I, Partridge: We Need to Talk About Alan
- Author: Steve Coogan, Armando Iannucci, Rob and Neil Gibbons
- Language: English
- Genre: Humour
- Published: 2011 (HarperCollins)
- Publication place: United Kingdom
- Media type: Print (hardback & paperback)
- Pages: 366 (first edition, hardback)
- ISBN: 9780007449170 (first edition, hardback)

= I, Partridge: We Need to Talk About Alan =

2011 book

I, Partridge: We Need to Talk About Alan is a 2011 mock autobiography as written by the British comedy character Alan Partridge. It was written by Steve Coogan, Armando Iannucci and Rob and Neil Gibbons. An audiobook version recorded by Coogan as Partridge was released on CD and downloadable audio formats.

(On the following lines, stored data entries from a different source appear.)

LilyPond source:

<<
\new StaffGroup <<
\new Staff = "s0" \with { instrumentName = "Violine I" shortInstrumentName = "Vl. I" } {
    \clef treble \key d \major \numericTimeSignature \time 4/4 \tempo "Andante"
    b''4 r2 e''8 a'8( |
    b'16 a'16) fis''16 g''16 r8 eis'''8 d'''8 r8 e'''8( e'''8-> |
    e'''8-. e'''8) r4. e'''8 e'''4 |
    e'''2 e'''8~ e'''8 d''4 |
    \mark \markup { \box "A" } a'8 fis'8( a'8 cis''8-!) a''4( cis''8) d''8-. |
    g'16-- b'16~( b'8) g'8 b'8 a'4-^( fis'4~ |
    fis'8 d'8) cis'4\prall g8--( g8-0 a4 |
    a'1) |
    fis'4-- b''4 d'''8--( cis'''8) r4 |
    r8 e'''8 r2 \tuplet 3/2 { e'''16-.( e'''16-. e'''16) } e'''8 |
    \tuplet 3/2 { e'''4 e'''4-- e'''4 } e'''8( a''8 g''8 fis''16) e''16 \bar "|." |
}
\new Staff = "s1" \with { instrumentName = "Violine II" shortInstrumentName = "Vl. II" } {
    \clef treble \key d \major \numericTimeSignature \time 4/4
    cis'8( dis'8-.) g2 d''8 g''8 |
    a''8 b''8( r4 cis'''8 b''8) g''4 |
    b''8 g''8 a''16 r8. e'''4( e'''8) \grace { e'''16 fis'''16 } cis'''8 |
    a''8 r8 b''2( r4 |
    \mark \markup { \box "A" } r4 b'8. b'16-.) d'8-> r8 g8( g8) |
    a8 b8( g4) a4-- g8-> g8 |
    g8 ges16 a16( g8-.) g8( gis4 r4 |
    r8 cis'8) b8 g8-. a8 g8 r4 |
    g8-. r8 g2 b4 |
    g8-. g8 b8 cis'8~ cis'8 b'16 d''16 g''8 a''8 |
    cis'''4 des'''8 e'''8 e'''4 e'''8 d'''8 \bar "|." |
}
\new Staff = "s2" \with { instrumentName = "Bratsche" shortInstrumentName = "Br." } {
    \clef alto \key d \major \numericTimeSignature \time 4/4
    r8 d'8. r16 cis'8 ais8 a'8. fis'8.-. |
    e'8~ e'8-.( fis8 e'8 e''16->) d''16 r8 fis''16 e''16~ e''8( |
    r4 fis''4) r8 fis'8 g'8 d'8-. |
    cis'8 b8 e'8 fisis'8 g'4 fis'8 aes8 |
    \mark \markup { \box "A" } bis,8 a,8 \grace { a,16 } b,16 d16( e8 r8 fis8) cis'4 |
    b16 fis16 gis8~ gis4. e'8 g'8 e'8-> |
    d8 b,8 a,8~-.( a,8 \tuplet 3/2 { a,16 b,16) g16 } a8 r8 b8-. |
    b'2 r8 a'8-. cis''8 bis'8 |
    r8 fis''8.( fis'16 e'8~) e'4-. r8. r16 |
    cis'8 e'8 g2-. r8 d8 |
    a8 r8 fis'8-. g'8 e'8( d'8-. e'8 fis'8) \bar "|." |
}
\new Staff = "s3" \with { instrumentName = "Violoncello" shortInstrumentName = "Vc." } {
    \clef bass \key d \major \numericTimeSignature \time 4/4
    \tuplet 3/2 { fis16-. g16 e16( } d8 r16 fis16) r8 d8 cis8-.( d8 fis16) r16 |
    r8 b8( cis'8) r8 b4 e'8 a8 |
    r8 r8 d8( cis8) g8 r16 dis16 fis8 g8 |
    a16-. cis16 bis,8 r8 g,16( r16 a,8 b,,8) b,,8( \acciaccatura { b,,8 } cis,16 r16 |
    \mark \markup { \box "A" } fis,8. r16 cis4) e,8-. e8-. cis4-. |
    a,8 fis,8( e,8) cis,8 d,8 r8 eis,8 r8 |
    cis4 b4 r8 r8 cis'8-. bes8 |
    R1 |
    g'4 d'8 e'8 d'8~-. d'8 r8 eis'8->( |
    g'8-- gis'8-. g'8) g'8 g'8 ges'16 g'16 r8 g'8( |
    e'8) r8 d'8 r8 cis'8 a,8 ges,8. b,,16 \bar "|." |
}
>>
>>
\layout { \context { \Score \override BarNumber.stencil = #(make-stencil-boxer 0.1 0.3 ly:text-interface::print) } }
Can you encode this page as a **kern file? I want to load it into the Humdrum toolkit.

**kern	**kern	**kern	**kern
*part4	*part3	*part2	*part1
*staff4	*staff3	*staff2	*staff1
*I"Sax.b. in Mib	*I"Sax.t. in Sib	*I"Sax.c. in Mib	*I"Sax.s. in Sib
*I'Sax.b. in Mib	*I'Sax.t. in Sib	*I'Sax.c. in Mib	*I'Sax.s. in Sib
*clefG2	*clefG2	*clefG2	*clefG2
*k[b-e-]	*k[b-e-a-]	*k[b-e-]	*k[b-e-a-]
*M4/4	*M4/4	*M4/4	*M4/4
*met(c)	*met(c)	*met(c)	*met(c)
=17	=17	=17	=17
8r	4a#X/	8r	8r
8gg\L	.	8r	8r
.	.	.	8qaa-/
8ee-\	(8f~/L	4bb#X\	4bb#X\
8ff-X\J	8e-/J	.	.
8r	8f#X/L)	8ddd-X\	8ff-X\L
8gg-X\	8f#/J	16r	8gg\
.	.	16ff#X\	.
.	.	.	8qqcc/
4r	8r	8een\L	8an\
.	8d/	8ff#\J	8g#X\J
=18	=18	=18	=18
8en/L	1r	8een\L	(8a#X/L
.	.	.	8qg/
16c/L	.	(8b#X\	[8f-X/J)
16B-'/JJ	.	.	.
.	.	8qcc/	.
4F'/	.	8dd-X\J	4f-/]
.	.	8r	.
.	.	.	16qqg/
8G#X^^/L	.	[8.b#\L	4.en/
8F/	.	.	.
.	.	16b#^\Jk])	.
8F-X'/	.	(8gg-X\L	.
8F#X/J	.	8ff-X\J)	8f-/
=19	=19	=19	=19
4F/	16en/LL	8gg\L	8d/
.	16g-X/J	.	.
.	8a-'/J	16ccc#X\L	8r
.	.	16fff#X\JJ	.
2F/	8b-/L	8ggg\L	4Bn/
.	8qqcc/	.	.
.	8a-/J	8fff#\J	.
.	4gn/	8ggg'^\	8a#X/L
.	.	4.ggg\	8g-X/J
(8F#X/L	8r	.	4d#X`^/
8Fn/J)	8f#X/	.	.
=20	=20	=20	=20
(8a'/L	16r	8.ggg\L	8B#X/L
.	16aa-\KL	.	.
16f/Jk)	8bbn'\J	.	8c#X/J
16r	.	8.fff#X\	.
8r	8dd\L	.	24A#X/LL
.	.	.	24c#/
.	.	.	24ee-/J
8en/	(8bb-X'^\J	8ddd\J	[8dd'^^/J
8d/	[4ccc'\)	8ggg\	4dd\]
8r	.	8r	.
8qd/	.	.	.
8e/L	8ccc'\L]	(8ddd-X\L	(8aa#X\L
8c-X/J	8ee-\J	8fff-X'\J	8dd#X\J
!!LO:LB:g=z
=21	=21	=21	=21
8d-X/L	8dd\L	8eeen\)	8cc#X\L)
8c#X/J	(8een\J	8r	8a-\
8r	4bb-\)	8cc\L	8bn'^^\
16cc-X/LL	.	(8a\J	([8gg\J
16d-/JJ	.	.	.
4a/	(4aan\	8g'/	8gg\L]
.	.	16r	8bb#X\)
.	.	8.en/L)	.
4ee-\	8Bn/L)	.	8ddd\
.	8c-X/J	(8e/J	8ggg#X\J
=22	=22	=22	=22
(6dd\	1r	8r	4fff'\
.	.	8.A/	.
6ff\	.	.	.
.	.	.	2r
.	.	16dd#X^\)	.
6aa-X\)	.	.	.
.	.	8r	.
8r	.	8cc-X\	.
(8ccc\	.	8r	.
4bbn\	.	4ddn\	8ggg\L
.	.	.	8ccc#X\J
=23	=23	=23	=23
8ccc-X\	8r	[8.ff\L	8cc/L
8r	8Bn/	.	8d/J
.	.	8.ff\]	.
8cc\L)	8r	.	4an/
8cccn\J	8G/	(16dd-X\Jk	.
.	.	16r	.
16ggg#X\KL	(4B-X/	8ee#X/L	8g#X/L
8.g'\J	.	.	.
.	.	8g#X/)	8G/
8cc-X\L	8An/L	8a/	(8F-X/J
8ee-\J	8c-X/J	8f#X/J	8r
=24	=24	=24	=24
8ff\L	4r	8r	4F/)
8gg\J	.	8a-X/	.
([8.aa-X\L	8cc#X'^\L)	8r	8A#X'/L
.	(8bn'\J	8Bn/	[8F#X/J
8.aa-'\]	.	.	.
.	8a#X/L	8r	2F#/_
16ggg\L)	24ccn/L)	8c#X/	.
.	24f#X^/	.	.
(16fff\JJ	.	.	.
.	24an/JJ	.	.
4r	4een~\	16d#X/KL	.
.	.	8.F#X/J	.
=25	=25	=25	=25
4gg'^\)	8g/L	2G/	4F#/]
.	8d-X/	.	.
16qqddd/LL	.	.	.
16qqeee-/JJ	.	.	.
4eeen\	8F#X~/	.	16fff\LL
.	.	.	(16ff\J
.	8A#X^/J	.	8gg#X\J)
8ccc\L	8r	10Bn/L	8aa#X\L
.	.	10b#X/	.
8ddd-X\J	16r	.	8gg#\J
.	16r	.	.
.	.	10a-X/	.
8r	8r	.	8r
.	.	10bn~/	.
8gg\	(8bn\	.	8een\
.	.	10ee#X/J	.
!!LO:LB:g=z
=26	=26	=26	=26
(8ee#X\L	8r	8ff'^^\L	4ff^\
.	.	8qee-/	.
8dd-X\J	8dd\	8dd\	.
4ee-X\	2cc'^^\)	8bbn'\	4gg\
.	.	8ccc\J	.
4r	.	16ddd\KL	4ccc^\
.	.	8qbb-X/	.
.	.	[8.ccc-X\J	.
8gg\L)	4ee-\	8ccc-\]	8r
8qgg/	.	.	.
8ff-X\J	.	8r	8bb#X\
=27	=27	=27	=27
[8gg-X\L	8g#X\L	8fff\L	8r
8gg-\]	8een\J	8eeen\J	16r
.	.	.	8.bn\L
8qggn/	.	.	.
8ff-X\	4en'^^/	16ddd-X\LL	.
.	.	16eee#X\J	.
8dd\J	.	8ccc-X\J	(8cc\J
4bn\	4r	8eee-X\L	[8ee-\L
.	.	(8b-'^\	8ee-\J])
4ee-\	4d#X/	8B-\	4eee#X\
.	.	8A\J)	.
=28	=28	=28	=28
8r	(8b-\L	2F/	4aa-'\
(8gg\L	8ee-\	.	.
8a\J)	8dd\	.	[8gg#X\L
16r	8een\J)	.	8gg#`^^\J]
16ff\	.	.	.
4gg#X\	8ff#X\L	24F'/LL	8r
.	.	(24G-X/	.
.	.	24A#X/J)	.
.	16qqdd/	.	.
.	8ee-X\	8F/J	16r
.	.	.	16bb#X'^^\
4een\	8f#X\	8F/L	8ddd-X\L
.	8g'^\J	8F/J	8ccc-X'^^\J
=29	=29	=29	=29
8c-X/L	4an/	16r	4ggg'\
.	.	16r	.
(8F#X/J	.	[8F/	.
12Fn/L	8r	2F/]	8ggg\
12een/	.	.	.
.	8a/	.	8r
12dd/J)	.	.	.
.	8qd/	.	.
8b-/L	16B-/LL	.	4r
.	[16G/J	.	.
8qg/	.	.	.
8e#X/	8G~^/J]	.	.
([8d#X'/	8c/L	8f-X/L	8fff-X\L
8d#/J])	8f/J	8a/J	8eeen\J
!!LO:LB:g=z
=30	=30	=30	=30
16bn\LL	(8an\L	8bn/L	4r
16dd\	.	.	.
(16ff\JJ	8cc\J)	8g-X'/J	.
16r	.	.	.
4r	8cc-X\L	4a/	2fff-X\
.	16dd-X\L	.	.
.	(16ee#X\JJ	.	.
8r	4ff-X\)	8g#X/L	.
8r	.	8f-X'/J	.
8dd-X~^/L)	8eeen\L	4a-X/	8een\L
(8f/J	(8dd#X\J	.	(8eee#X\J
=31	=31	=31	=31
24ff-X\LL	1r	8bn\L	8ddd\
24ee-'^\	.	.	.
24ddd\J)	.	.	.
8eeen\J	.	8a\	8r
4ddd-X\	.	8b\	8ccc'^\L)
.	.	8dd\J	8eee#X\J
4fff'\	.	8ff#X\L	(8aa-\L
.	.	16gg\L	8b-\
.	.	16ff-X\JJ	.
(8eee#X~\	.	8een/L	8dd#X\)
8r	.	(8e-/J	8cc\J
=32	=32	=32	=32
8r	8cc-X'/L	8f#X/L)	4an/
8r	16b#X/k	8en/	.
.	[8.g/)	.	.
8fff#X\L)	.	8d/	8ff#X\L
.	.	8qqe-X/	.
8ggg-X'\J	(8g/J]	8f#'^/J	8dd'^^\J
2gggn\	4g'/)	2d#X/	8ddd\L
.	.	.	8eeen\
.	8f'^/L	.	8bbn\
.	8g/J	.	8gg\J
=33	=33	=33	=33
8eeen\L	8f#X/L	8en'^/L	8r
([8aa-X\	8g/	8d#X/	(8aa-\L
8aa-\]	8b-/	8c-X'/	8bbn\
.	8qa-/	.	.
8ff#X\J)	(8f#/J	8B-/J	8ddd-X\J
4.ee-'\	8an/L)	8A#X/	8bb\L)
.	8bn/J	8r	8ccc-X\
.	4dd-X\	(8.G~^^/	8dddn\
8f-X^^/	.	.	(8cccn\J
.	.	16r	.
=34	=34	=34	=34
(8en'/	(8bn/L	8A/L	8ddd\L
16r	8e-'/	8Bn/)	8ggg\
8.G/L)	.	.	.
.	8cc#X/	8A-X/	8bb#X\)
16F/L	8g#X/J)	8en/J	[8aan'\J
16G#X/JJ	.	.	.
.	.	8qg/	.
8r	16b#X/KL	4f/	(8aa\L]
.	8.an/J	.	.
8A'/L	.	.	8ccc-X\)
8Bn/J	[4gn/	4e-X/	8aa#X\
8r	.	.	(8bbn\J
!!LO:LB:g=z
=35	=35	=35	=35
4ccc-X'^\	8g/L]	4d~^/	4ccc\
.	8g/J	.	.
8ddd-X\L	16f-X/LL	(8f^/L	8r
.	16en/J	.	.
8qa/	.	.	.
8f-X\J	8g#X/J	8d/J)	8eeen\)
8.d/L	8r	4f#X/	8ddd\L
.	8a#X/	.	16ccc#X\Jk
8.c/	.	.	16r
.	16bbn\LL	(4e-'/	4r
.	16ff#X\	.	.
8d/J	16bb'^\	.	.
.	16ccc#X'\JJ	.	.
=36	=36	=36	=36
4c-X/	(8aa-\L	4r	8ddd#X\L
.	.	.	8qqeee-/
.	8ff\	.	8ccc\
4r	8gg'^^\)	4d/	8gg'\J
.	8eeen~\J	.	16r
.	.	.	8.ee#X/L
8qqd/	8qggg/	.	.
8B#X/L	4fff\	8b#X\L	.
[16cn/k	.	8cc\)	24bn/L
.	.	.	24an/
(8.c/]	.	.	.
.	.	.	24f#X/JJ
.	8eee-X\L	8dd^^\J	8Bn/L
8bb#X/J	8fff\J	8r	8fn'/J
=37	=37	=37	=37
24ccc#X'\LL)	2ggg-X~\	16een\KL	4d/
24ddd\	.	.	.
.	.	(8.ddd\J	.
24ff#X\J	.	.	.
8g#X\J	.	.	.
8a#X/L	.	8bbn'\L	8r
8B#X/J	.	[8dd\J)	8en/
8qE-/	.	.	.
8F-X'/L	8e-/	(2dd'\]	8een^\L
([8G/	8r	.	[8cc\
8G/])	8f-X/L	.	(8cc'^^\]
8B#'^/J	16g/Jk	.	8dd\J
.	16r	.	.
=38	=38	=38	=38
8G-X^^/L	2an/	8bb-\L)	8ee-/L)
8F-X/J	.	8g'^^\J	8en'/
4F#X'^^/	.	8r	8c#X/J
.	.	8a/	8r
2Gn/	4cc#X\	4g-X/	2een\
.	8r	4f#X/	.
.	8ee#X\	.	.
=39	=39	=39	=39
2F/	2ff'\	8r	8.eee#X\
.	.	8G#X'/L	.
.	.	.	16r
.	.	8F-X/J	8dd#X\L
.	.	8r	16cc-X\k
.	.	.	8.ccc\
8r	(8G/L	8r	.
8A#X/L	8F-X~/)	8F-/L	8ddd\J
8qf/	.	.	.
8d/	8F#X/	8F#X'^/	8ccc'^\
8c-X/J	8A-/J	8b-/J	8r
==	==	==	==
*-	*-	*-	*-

Coogan said: "We just wanted to do what he would do in trying to write his autobiography. He wants to make his life more than unremarkable, so every single event in his life he tries to spin into something it's not. There was an argument between his parents about tax returns that he tries to turn into some kind of nightmare childhood - as if it was torturous for him and he was scarred by it."

The Independent described the book as "an acutely observed mock-memoir" and the Daily Telegraph said that "The index to I, Partridge is one of the top five indexes of all time." The book received positive reviews and became a bestseller. Coogan appeared as Partridge to promote the book on The Jonathan Ross Show on 1 October 2011.

A second autobiography, Alan Partridge: Nomad, was released in 2016, and a third, Big Beacon: A Lighthouse Rebuilt, a Broadcaster Reborn, followed in 2023.